I add Vw just so I can differentiate it from a stored procedure or table. Now you may question why I add Vw to views but not p or proc prefix to stored procedures. It’s simply because for me stored procedures are the default and doesn’t need it.

Functions

  • Function name should accurately reflect the content and function
  • No Spaces
  • No Underscores
  • Prefix with fx
  • Use Camel Case only example “fxTheNewFunction”

Because functions can be called by lots of objects I tend only to use fx and not add rpt etc. Functions are the only objects that deviate from the norm for me.

Right Way

The best use example I can give for how I try to implement naming conventions as a way to identify its use is a stored procedure for a reporting services report. The stored procedure should be named exactly what the report is or will be named, but will have the prefix of rpt. Whoever comes into the database should look at the name and know it’s;

  1. A stored procedure called by a report
  2. There will be an .rdl file that has the exact same name minus the prefix.

Exhibit A

Stored Procedure: rptCostofManufacturedItems

Report Services Report: CostofManufacturedItems.rdl

The Not So Right Way

wrong

The not so correct way

Like the toilet paper roll being put on the wrong way. It is a huge pet peeve of mine to see stored procedures named something that you cannot tell what it is. I get irritated when people prefix a stored procedure it p_ or proc, it’s just a thing for me.  I also despise the wretched underscore and mismatched casing. As you can probably tell, I am particularly persnickety when it comes to naming conventions.

Exhibit B (a real exhibit I have encountered)

Stored Procedure: p_DatabaseA_Skus_customers_ROLLING_vj_v5

Report Services Report: customer items.rdl
The name, as I figured out, was “p” for procedure, database name (which makes no sense since I can find it under that database), then procedure use, the developers initials, and finally a version number.  As you can see the report that is it associated with, tells you in absolutely no way shape or form, that it uses that procedure. Notice the “v5” in the name.  Yep, there were 5 of these puppies.  I could not tell without locating the report which one was actually used. Finding which report was a task in and of its self since the report was named completely different from the stored procedure. With naming conventions like this you waste time just trying to figure out what goes with what.

What’s your standard?

Everyone’s environment is different and some may not agree with my opinion, but it works for me. I’d be interested to hear other standards people use. Maybe I can pick up an idea or two.

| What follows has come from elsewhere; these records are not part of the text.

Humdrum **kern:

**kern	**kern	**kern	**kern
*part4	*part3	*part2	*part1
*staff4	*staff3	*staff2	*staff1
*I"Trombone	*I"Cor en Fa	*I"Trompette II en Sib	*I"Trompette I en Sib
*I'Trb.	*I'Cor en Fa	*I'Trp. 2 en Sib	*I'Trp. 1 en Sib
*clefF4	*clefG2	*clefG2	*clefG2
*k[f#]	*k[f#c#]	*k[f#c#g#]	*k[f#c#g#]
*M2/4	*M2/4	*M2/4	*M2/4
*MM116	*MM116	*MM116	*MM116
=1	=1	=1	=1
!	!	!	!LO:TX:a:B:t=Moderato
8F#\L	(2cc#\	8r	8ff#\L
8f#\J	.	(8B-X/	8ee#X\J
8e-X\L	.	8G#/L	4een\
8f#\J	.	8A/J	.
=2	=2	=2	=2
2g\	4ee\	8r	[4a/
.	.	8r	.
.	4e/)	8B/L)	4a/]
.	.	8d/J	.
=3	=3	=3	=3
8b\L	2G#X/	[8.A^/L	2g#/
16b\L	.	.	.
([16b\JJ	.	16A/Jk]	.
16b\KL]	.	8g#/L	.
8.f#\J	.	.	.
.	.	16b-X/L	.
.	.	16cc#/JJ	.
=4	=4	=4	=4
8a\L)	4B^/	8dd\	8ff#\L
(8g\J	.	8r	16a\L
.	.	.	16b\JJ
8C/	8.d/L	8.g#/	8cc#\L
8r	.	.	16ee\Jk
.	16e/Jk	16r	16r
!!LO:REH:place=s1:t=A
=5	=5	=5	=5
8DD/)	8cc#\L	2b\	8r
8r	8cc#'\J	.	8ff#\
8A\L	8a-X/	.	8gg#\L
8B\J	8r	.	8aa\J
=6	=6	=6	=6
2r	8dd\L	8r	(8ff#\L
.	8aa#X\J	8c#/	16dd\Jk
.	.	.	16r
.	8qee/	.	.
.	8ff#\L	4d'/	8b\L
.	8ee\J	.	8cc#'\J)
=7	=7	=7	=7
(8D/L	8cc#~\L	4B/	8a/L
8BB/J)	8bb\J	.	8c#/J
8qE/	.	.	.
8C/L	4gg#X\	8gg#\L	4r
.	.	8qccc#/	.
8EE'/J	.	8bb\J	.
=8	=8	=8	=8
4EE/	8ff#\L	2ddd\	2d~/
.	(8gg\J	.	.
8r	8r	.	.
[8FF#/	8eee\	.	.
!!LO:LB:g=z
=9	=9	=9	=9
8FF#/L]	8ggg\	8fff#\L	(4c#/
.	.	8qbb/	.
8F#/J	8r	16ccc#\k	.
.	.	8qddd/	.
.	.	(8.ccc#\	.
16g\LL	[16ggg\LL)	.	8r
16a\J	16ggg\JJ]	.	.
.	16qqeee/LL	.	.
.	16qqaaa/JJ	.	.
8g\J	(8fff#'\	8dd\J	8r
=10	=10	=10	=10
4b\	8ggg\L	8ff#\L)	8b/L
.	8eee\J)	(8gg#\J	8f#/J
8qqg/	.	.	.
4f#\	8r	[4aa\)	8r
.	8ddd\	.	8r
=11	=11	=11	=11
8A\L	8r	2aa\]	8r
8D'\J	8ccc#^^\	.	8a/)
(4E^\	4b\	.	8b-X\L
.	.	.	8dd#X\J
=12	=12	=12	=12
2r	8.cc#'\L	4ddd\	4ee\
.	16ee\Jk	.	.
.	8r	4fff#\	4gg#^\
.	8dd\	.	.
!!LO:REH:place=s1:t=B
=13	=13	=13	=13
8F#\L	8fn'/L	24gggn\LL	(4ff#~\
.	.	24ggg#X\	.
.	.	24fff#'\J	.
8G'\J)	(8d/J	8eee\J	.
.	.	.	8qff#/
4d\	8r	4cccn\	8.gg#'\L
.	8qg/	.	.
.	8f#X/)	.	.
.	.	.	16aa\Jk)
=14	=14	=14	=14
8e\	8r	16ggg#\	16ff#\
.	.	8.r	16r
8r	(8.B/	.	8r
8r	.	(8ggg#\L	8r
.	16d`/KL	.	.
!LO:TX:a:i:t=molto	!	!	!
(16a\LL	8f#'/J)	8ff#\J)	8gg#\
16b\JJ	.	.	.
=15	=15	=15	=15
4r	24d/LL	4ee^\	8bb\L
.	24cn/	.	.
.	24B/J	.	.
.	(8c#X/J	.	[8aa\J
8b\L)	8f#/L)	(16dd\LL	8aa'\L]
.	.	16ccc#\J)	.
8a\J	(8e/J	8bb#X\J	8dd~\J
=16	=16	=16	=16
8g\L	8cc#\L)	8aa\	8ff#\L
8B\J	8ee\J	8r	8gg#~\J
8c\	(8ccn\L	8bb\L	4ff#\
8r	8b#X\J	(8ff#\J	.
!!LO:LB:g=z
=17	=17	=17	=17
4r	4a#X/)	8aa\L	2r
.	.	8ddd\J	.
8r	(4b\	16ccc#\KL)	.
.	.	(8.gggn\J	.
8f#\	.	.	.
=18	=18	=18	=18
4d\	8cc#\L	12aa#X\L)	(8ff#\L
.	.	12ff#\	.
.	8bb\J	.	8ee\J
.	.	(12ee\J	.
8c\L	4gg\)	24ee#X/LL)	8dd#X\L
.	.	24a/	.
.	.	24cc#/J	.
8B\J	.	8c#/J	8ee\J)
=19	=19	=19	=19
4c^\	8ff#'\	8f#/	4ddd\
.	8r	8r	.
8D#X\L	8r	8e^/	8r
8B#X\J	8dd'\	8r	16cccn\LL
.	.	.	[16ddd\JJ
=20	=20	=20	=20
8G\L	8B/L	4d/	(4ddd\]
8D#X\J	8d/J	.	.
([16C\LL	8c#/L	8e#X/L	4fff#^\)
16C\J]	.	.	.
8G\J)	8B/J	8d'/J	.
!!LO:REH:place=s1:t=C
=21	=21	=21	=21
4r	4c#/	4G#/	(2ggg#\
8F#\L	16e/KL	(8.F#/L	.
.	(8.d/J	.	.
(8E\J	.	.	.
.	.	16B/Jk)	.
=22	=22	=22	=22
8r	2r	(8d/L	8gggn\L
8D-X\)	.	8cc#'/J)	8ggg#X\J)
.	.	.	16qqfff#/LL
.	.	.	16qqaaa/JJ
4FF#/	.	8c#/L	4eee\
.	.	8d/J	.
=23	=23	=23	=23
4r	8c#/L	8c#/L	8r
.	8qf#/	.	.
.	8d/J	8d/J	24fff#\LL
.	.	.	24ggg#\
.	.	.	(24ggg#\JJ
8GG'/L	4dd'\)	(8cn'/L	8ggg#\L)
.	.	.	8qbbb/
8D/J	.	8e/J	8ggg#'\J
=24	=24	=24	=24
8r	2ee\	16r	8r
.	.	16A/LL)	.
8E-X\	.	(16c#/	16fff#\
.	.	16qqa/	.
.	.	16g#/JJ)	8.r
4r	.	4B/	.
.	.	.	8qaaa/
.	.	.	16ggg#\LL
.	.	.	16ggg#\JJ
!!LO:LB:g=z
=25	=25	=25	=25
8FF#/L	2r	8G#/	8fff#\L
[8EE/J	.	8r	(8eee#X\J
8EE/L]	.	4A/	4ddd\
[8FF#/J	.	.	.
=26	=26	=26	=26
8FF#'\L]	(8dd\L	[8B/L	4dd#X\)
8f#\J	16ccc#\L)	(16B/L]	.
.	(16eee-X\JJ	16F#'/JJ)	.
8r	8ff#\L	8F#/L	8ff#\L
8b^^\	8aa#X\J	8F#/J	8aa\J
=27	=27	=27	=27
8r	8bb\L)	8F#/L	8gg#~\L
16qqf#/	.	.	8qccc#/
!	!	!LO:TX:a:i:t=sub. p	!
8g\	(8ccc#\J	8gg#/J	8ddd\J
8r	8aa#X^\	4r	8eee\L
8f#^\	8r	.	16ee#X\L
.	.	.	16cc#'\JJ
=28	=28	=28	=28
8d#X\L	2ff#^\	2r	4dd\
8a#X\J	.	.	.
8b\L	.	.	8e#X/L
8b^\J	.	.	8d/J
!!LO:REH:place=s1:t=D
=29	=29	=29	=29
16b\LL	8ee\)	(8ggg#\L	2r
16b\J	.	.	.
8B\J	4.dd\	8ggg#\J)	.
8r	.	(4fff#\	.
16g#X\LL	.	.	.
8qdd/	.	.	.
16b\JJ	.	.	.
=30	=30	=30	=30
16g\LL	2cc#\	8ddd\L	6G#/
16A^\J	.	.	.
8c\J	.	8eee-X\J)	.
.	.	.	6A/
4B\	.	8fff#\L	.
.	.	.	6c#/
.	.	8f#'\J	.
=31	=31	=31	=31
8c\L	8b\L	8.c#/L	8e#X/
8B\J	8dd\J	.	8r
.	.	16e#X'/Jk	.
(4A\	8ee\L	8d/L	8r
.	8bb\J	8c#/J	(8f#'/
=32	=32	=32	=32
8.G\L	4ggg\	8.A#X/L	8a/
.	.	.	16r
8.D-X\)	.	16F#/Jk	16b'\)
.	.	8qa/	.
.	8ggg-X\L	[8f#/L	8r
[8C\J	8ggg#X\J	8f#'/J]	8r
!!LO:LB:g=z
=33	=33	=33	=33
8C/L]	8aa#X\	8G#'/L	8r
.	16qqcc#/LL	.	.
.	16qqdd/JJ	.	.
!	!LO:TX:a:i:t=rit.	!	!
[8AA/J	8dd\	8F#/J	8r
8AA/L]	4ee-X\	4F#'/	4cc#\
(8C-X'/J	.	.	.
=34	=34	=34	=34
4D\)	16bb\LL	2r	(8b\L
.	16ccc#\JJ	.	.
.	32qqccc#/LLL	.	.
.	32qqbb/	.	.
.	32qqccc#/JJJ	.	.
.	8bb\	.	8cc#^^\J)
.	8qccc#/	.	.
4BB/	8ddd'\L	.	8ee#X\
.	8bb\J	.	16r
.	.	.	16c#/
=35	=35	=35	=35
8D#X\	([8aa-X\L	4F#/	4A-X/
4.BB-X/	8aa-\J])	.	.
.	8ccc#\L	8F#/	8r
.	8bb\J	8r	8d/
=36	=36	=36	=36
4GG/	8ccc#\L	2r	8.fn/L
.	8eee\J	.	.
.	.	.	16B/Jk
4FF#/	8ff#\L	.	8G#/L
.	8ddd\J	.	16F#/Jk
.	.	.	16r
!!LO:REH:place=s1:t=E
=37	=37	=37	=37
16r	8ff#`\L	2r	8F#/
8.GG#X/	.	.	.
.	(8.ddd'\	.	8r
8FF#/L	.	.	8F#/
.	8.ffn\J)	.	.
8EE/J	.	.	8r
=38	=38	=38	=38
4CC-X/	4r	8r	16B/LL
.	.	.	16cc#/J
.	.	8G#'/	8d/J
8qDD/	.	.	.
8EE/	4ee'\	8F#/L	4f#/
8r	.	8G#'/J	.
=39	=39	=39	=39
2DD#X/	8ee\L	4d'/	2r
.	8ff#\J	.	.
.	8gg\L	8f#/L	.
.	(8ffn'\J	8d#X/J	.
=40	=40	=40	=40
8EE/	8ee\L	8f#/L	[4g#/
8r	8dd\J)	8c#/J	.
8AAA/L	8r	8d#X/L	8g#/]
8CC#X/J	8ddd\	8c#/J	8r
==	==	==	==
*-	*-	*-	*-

The key to this is to come up with standards of your own and implement them.  Use them not only for the objects I listed but also for  triggers, indexes, jobs, and replication. It’s less important WHAT your conventions are. It’s more important that you have them. Pick what works for your company’s business model and push all those who deploy to production, including report writers, to use the same naming conventions.  Cleanly named objects make for happy DBA’s.